С каждым приездом я видела, как меняется Москва. Даже москвичи, изо дня в день наблюдавшие за преобразованиями, поражались скорости, с которой они совершались. Это были тучные годы, и даже смерть, угадав новое время, стала вести себя щадяще по отношению к престарелым клиентам, отыгрываясь на молодых, которые заполоняли кладбища, часто тесня старые захоронения. Как грибы после дождя разрослись памятники из полированного гранита с изображениями парней в полный рост с мобильными телефонами на фоне «мерседесов».

* * *

Когда новые русские стали заказчиками моих монументальных проектов, мой кругозор расширился.

До поселка на Рублевке меня подвез архитектор. В тот раз темой росписи был райский сад. Надо сказать, что чуть ли не каждая большая стена – ее масштаб – вдохновляет меня. Мне нравится, когда моя живопись-фреска-панно становится частью архитектуры, а не скучно висит на стене. Что такое Рублевка, известно даже на Западе, и первое знакомство с ней обещало быть познавательным. От шлагбаума до «моего» дома нужно было идти минут двадцать мимо дворцов, обнесенных кованными оградами. За некоторыми еще дежурили вооруженные охранники с огромными псами, и это несмотря на то, что вся территория поселка окружена высоким забором с несколькими пропускными пунктами. Роскошные корабельные сосны и графичные березы, мирное журчание ручейков и водопадов, ловко вставленных в пейзаж ландшафтными дизайнерами, создавали настрой на тему Рая, который мне предстояло изобразить. До нужного особняка оставалось минут десять, когда хлынул дождь. Хорошо, у меня был зонтик. Проходя мимо глубокого котлована, вырытого под искусственное озеро, я заметила рабочего-таджика. Он раскачивался, сидя на корточках, и потоки воды стекали с его крючковатого носа прямо в яму. Казалось, он молился в такт своим покачиваньям. Занимался он работой бесполезной, просеивая через деревянное сито уже намокшую и прилипшую к сетке землю, но его это ничуть не беспокоило.

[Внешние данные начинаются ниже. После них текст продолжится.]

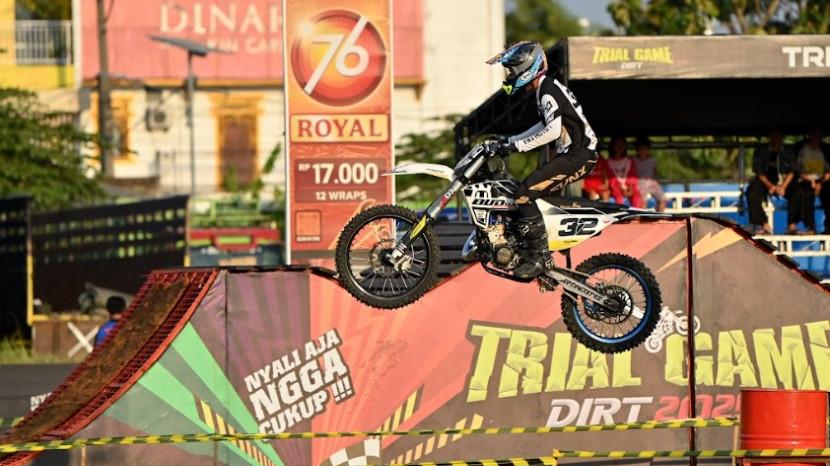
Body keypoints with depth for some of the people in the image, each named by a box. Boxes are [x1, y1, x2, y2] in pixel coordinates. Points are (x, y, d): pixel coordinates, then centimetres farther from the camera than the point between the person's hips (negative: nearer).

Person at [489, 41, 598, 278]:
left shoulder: (548, 90, -14)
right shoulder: (546, 88, 18)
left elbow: (553, 130, -25)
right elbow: (546, 126, 32)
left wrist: (518, 146, -21)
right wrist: (511, 140, 26)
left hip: (577, 156, -11)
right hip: (571, 154, 11)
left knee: (525, 194, -19)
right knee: (528, 193, 16)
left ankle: (540, 257, -21)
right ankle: (533, 252, 22)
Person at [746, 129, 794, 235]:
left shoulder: (788, 152, 9)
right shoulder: (761, 152, 5)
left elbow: (791, 172, 2)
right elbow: (759, 172, -3)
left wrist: (783, 187, -17)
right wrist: (770, 186, -19)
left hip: (784, 183, 1)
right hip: (765, 182, -1)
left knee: (796, 192, -32)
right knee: (752, 192, -33)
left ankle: (792, 225, -33)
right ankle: (764, 225, -36)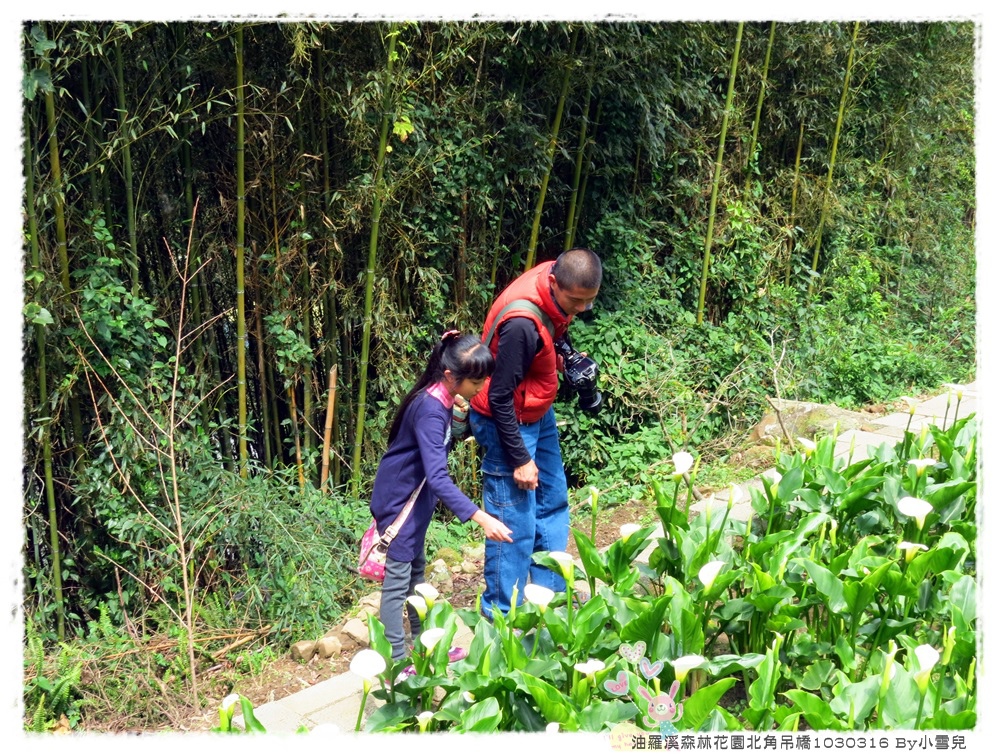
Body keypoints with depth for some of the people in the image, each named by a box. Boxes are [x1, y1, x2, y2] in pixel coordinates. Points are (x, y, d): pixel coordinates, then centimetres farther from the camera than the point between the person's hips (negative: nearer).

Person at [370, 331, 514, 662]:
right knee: (398, 577, -5)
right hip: (399, 498, -10)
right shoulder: (431, 410, -31)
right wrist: (481, 518, -44)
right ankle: (396, 662, 0)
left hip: (414, 496, 10)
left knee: (416, 568, 18)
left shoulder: (440, 399, -3)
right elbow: (438, 477, -39)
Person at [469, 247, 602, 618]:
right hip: (507, 424, -9)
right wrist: (519, 459, -18)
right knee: (515, 524, -3)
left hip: (539, 414, 9)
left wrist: (565, 361, -3)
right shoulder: (522, 324, -34)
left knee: (552, 503, 17)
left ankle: (549, 596, 30)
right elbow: (500, 397, -25)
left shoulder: (558, 289, -9)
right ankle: (501, 614, 12)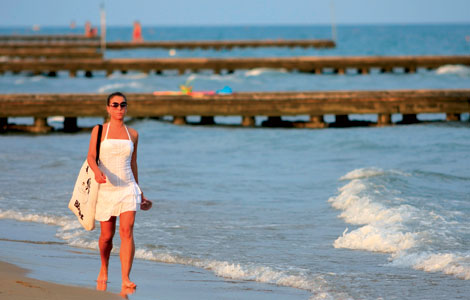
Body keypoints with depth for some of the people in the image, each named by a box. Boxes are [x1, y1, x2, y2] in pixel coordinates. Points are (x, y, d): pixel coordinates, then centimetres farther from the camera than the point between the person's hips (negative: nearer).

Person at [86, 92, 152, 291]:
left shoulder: (132, 134, 9)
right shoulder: (99, 131, 2)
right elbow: (91, 156, -10)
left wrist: (139, 192, 23)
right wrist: (97, 171, -32)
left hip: (127, 188, 1)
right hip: (105, 188, -1)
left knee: (127, 231, -16)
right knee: (107, 235, 8)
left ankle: (125, 279, -19)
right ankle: (104, 271, 36)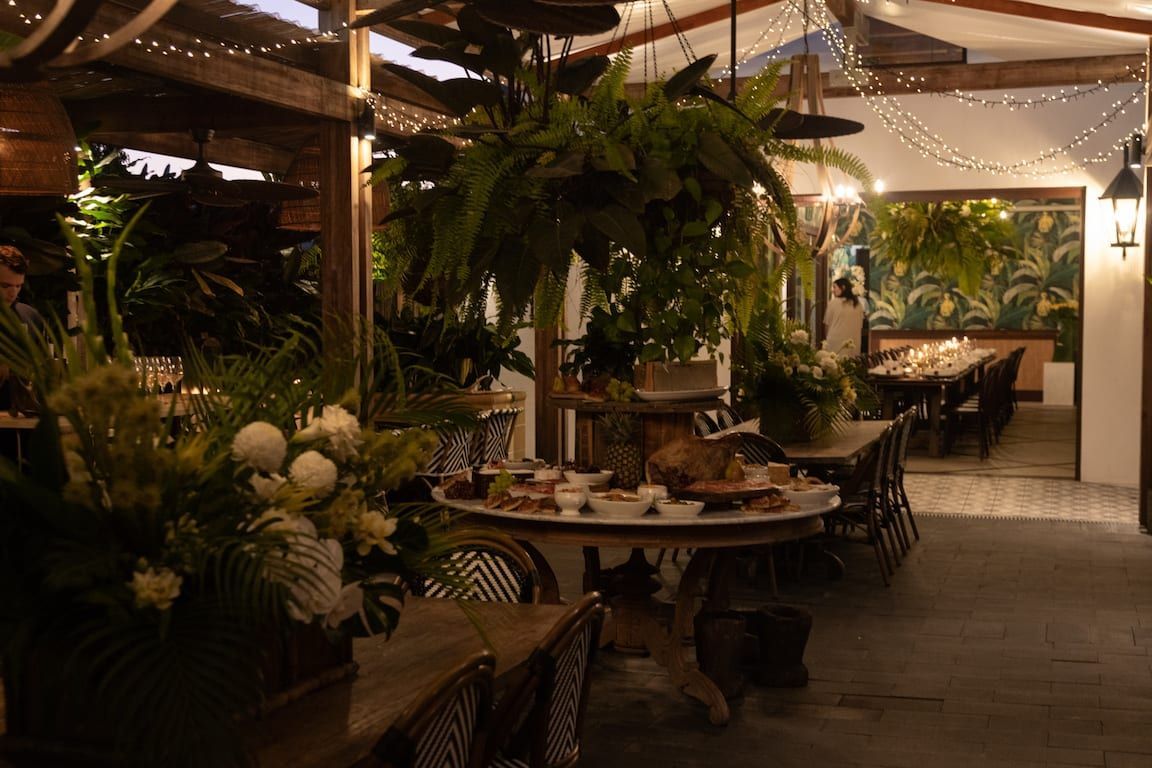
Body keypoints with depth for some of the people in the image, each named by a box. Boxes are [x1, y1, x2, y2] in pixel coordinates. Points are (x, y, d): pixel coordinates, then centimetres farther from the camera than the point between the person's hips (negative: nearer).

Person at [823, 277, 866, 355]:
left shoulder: (833, 303, -4)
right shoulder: (858, 304, 9)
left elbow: (827, 324, 3)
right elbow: (860, 326, 13)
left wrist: (827, 338, 18)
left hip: (836, 344, -4)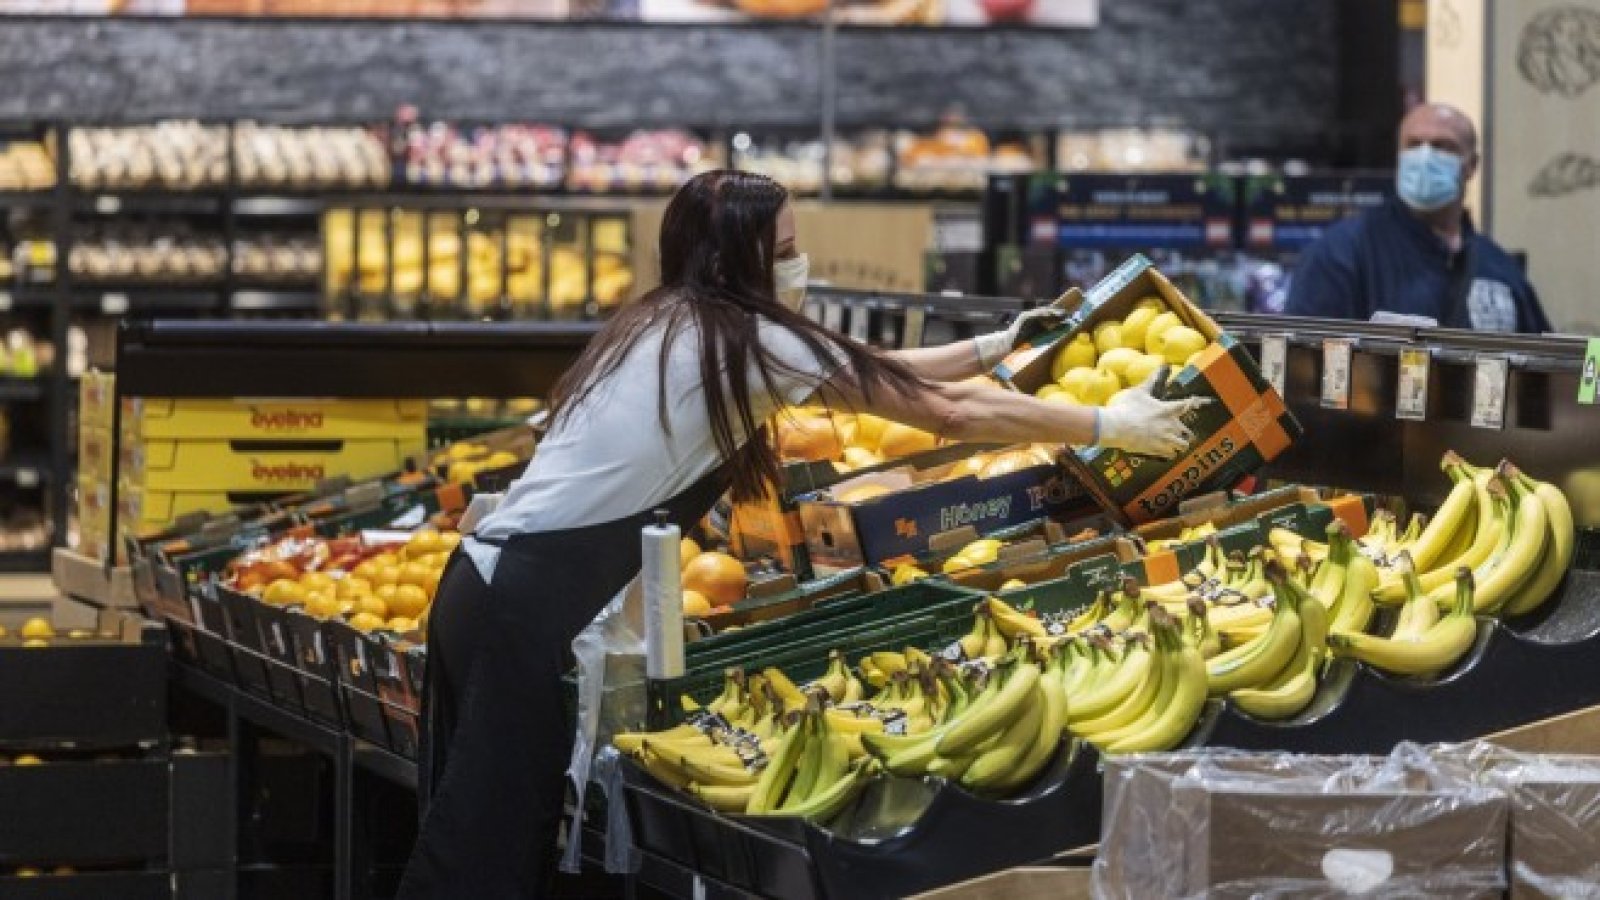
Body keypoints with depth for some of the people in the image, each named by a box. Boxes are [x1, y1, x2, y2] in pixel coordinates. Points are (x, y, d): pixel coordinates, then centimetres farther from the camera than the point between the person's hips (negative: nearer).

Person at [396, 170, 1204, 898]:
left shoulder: (669, 325, 18)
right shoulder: (747, 337, -8)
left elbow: (883, 375, 29)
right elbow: (949, 413, -2)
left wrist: (994, 348, 35)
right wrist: (1111, 426, 7)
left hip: (499, 586, 9)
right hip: (534, 608, -9)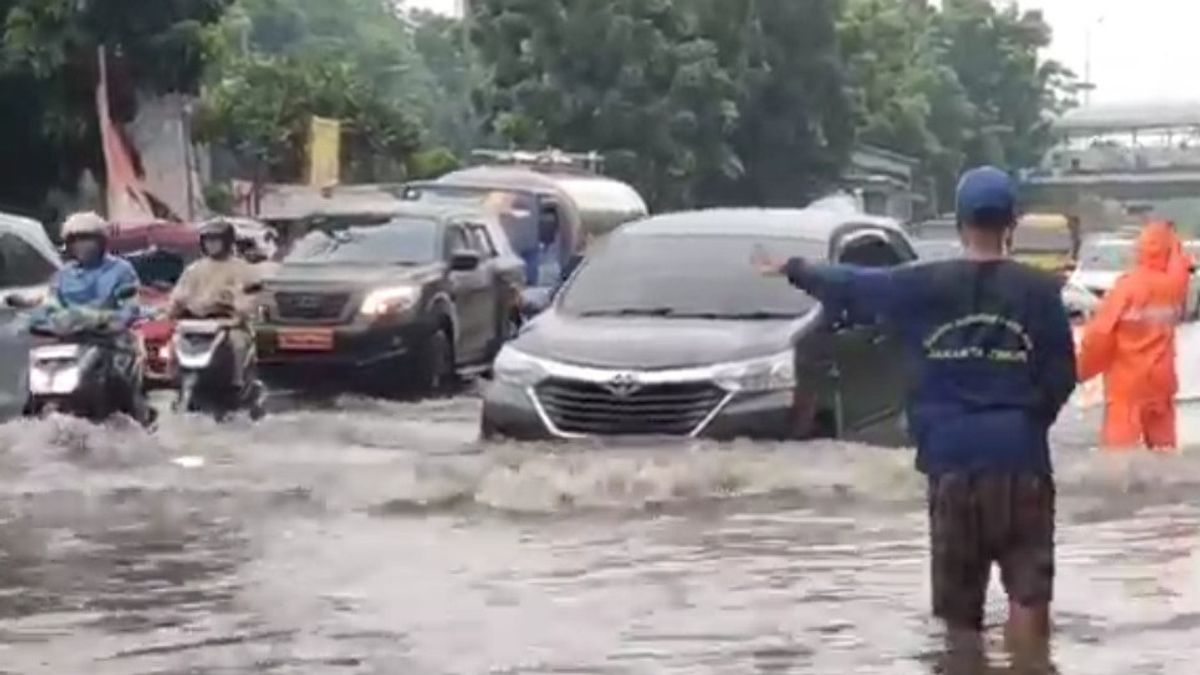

Испачканные красной глиной волосы казались рыжими, делая его похожим на намокшего петуха.

Заканчивая роспись на Рублевке, я с удивлением заметила, что среди садов и райских птиц затесался петух. Я его точно не планировала, да и на эскизе он отсутствовал. Видно, написала я его бессознательно, а художественный образ его возник… Да черт его знает, откуда…

Уже в нулевых мне предложили сделать фреску для жены русского олигарха, кажется из игорного бизнеса. Она назначила мне встречу в конференц-зале какого-то московского небоскреба, чтобы обсудить проект. Силы небесные! Такой пошлой роскоши без тени юмора я не видела даже в Лас-Вегасе, где как художник-монументалист бывала несколько раз, удивляясь точному соответствию замысла и предназначения этого Города Греха.